Working from Home is a blessing. It’s an opportunity that not everyone else could have. But working from home can also be taxing especially when motherly duties are demanded from you. In all of my clients, I always maintain that I’m a WAHM and it means my schedule can vary since I put the MOM in Work- At- Home- Mom first. I’m fast to counter that I know my commitments and I will make sure I deliver them well. In my six years of working from home, I think I have mustered the art of multitasking and I do it really well.
When you’re a WAHM, you’ll understand that you always pay for your lost working hours. For me it’s really a small price to pay to be able to attend my daughter’s activities at school without running late or asking a proxy for me.
What is a three hour lost of sleep when I can feed my child’s craving for knowledge during our study time? How can I resist plopping beside her watching the newest princess story in Disney Channel or the quirky characters that she loves from Ghibli Studios?
How can I ever resist playing with my ever funny and playful little girl?
I do realize that she’s not going to be “little” for too long. She’ll have friends to go out with and activities of her own to think about. For now, I take comfort that she still wants to be Mommy’s little
To be a successful WAHM, means you’re successful in being an effective and efficient service provider to your clients AND a supportive, caring (and all that things that describes a great– ) Mom.

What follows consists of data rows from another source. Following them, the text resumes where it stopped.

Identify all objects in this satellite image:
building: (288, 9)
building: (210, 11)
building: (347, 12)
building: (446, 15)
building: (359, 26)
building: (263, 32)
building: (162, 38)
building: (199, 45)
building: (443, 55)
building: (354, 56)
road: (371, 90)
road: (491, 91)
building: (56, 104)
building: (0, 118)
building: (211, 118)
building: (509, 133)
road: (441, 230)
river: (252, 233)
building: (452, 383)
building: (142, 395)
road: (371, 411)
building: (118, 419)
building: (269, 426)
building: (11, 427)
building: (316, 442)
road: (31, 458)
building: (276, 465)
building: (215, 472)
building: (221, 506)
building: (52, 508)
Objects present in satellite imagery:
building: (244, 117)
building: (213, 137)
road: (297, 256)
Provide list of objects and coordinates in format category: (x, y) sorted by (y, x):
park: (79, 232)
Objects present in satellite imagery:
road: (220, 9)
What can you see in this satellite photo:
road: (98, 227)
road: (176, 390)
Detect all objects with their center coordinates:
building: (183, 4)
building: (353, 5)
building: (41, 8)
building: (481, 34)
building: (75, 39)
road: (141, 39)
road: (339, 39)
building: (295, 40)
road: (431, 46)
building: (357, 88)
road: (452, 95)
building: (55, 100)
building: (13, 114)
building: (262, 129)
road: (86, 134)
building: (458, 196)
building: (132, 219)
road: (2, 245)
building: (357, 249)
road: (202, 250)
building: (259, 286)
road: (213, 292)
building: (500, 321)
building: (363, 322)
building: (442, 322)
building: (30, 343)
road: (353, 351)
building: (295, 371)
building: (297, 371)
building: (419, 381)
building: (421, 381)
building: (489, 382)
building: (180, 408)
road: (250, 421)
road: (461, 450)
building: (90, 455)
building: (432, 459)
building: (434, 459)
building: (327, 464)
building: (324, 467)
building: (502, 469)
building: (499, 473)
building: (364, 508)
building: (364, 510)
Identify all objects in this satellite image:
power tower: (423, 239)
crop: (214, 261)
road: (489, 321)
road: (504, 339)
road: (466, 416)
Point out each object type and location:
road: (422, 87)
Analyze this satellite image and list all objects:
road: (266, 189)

My advise is to be always honest and upfront about your schedule when discussing new projects with your clients. Be open about possibilities of a child getting sick and needing extra attention, a school activity that needs your attendance or when your house help suddenly go AWOL. It may be a lot to take from a client’s perspective but they will appreciate you for being open and translate to being professional as you can forsee the future scenario. No one wants to be in a sticky situation when it can all be prevented. Besides, I would not want to work with someone who slaves me to work or who does not understand the MOM in WAHM.